Bizarre subway ride through the underbelly of culture.
Published by Thriftbooks.com User , 24 years ago
Although suffering from paragraphs that are simply too long and an invisible bibliography, Shaviro's work is a wonderful read, albeit dense. A reading of Grant Morrison's "Doom Patrol" is highly recommended as each of the chapters in Shaviro's work draws from Morrison's complex superhero saga; cursory knowledge of some of the other sources may help too, as they are numerous and vital to understanding how gross Shaviro's effort truly is. Worth reading, if only for the discussions on language (memes showing their ugly face again), identity, the information age and perversity. Conspicuously absent are Frank Zappa, Pee Wee Herman and Greg Egan. But then one needs material for a sequel.
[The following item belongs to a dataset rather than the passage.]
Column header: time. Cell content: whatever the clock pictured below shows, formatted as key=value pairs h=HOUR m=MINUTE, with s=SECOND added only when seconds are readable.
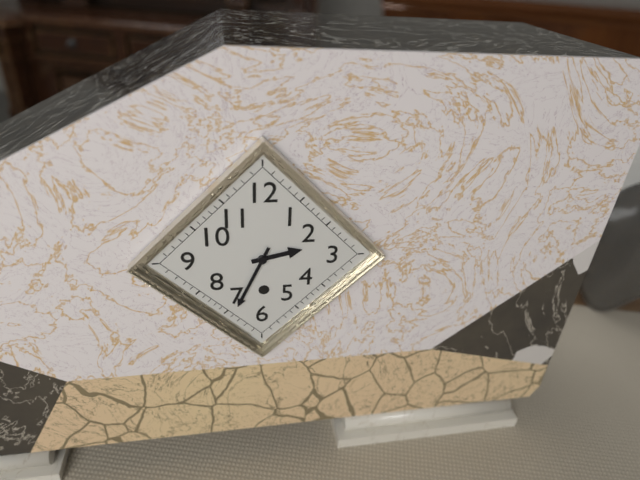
h=2 m=34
The best single-volume study of postmodernism
Published by Thriftbooks.com User , 25 years ago
The main virtue of Steven Shaviro's book is that it exemplifies what it discusses. Rather than sit back and presume to parse the postmodern world from the standpoint of a sort of objective, third-person narrator (in the mold of a Mailer, Bellow, or Kirkus) who remains ultimately "disinterested" in his subject matter, Shaviro dives in and swims with the strange fish populating his _Patrols_. How could one write about postmodernism without referring to postmodernists? Shaviro does so with perfect synthesis, and discusses relevant issues with poetic prose that becomes its own complex, ambiguous, challenging artifact. Look no further than _Doom Patrols_ for incisive chapters on race, ethnicity, sexuality, gender, class, money--and all the other topics the high modernists would have us forget in the name of Kultur.